### EXTRACTED TEXT:
* * * * *
Dharmaraja Ratha is a monument in the Pancha Rathas complex at Mahabalipuram, on the Coromandel Coast of the Bay of Bengal, in the Kancheepuram district of the state of Tamil Nadu, India. It is an example of monolith Indian rock-cut architecture. Dating from the late 7th century, it is attributed to the reign of King Mahendravarman I and his son Narasimhavarman I (630–680 AD; also called Mamalla, or "great warrior") of the Pallava Kingdom. The entire complex is under the auspices of the Archaeological Survey of India (ASI). It is one of the Group of Monuments at Mahabalipuram that were designated as a UNESCO World Heritage Site since 1984.

Resembling a chariot (ratha), it is carved out of a single, long stone of pink granite. Though sometimes mistakenly referred to as a temple, the structure was not consecrated because it was not completed following the death of Narasimhavarman I. The structure is named after the eldest of the Pancha Pandavas, of epic Mahabharata fame, though this nomenclature is not supported by its iconography. It is dedicated to Shiva.
* * * * *
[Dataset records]

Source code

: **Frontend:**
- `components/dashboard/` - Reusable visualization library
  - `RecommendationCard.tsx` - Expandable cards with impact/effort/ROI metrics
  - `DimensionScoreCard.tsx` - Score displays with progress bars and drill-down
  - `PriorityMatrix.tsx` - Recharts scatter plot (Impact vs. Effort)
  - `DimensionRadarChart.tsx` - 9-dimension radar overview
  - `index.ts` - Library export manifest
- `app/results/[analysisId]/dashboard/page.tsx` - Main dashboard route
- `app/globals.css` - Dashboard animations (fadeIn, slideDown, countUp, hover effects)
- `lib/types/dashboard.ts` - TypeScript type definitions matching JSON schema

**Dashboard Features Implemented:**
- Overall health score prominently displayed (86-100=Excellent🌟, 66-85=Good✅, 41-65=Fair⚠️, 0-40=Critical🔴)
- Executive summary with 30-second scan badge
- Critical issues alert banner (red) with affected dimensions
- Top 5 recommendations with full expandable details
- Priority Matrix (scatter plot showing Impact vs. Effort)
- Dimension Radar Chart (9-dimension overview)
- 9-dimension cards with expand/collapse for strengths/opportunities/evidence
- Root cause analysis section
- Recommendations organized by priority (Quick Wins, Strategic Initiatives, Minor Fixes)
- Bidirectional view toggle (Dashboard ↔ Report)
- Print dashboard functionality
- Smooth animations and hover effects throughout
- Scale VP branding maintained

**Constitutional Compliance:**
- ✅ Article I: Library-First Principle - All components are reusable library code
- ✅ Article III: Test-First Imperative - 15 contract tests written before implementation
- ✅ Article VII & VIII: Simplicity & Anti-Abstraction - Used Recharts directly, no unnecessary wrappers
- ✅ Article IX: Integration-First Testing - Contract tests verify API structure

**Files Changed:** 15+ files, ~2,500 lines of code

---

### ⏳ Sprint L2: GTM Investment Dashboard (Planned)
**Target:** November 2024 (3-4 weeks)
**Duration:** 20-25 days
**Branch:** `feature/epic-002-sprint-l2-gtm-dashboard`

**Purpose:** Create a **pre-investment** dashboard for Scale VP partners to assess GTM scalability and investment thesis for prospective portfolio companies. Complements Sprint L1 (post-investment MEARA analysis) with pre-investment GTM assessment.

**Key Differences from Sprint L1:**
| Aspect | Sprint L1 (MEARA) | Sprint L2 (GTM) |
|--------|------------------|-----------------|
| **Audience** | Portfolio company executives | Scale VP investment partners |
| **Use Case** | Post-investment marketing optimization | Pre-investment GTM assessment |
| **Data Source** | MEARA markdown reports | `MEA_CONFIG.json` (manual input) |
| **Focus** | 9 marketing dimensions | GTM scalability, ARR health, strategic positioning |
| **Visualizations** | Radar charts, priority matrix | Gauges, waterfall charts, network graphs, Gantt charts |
* * * * *
### ABOUT THIS TASK:
According to the text on the Dharmaraja Ratha, why was the structure never consecrated?

### RESPONSE FOR THIS EXERCISE:
It was not consecrated because it was not completed following the death of Narasimhavarman I.